The Republican National Committee and conservative Hispanic groups are skewering Sen. Harry Reid for comments he made to POLITICO’s Glenn Thrush about U.S. Sen. Marco Rubio of Florida.
The article detailed moves by Rubio to block the appointment of Mari Carmen Aponte as ambassador to El Salvador in hopes of convincing the U.S. State Department to take stronger stances with Nicaragua and Cuba.
Thrush then quotes Reid criticizing Rubio’s two votes against Aponte before he agreed to back the appointment:
"He’s struck out twice. I mean, he says he’s for her now, but he (voted) against her twice," Reid, D-Nev., told POLITICO.
"In Nevada, this woman (Aponte) is seen by the Puerto Rican community, the Hispanic community, as really somebody who is an up-and-rising star. I just think it’s a mistake for someone who is supposedly representing Hispanic issues to do what (Rubio) has done," added Reid, who said Rubio hasn’t delivered the votes on Aponte that he promised.
Thrush then followed up the article with a reaction piece with comments from Hispanic conservatives who said Reid’s reference to "Hispanic issues" was a “smear," "condescending" and "racial identity politics."

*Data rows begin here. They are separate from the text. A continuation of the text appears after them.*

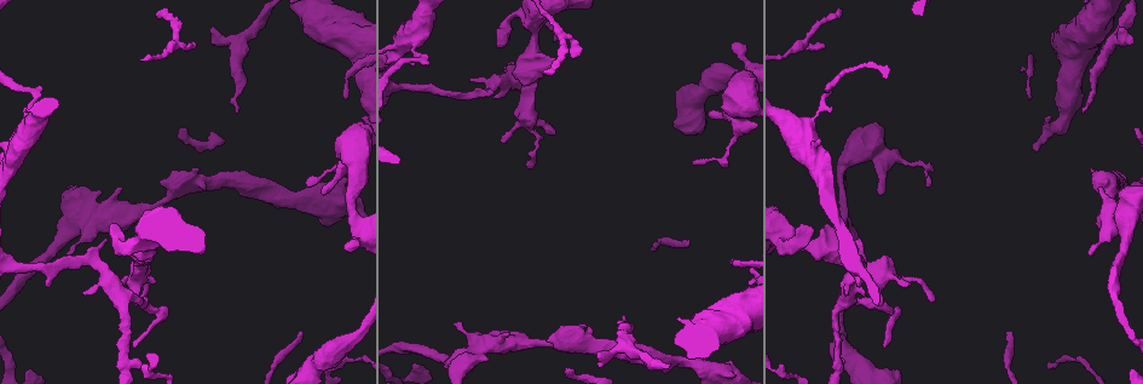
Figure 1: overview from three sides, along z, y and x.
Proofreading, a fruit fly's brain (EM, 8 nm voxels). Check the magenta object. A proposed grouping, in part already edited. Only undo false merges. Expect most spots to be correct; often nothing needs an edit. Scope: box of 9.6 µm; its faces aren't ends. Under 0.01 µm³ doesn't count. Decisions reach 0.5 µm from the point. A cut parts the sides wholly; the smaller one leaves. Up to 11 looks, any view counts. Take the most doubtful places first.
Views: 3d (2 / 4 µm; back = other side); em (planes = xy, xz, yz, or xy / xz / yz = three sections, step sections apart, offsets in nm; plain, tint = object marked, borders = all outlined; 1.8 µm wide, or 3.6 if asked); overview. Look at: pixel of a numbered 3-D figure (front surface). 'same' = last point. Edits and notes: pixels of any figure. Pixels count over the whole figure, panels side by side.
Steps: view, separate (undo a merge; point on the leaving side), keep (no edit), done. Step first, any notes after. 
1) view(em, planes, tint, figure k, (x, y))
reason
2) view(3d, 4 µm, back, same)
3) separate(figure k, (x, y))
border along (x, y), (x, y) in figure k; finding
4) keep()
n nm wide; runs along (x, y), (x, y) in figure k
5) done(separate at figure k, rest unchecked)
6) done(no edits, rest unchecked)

view(em, yz, step 16, tint, figure 1, (504, 81))
narrows sharply

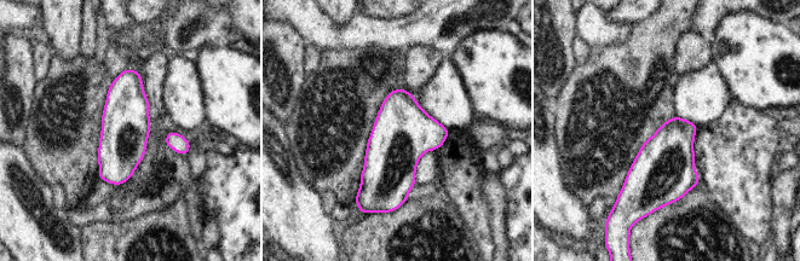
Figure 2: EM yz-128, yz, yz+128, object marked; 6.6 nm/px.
view(em, planes, tint, same)

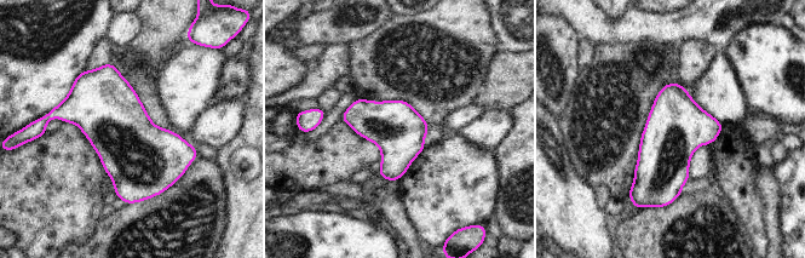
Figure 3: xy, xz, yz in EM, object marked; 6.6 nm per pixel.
keep()
all the same neuron

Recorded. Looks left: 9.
view(em, 3.6 µm, yz, step 4, tint, figure 1, (1095, 81))
calibre changes

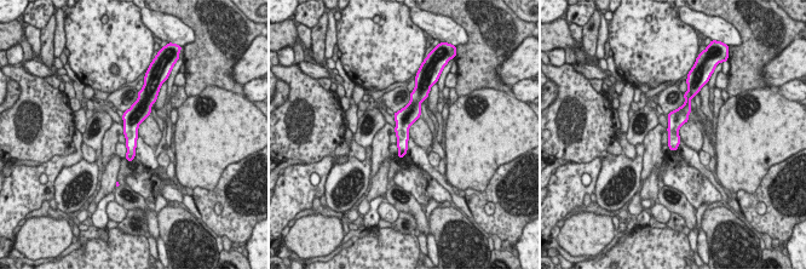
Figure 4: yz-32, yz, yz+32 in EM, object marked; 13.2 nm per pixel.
view(em, 3.6 µm, planes, tint, same)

From Thrush’s follow-up piece:
"Only a day after Jim Messina’s insensitive chimichanga comment, Senate Majority Leader Harry Reid makes an inflammatory remark regarding one of the Republican’s rising stars Senator Marco Rubio from Florida," RNC spokeswoman Alexandra Franceschi told Univision. "By implying that Senator Rubio represents 'Hispanic issues,' Senator Reid is creating an unnecessary separation between the Hispanic community and the general population. Hispanics in the United States care about the same issues as everyone else such as job creation, the economy, education, and healthcare."
And a reaction from Reid’s camp:
Jose Parra, of Reid office, sent over the following pushback: "From supporting Arizona's law legalizing the racial profiling of Latinos, to opposing the DREAM Act, to attacking Justice Sonia Sotomayor and voting against Ambassador Aponte twice, Sen. Rubio's record speaks for itself."